Over half the benefits from these programs went to the most affluent 5 percent of Americans: families making over $160,000. Just 4 percent went to the nation's bottom 60 percent: families that earned under $50,000 in 2009.
In other words, the near $400 billion the federal government is laying out, largely via tax subsidies, to help families "save, invest, and build assets" is doing remarkably little to help the families that really need the money.
Of course, alternatives do exist. We could, notes Upside Down, easily alter how we "deliver" asset-building assistance. We could, for instance, replace tax deductions with "refundable tax credits," a move that would funnel actual checks to Americans who don't have tax bills big enough to benefit from tax deductions.

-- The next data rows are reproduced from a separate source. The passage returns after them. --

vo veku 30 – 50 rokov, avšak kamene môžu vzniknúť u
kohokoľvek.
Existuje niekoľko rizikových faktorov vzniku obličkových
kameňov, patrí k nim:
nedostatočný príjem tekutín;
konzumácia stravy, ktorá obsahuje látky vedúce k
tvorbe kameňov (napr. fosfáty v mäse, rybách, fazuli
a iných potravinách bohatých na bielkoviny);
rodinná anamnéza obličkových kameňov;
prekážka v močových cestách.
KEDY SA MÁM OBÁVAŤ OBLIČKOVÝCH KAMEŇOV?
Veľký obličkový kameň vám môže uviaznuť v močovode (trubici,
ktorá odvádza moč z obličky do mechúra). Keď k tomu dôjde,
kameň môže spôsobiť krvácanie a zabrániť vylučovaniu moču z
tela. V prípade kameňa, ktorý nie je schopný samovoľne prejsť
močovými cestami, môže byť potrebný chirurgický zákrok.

And to end the windfalls for the wealthy our current system encourages, we could place "caps on the value of homes and other assets that can be deducted." That would mean no more tax breaks for mansions and palatial beach retreats.
We need to pursue all these alternatives, especially now, with so many millions of Americans facing foreclosure and finding jobs so few and far between. We don't need to start redistributing our nation's wealth. We're already redistributing. We just need to reverse the flow.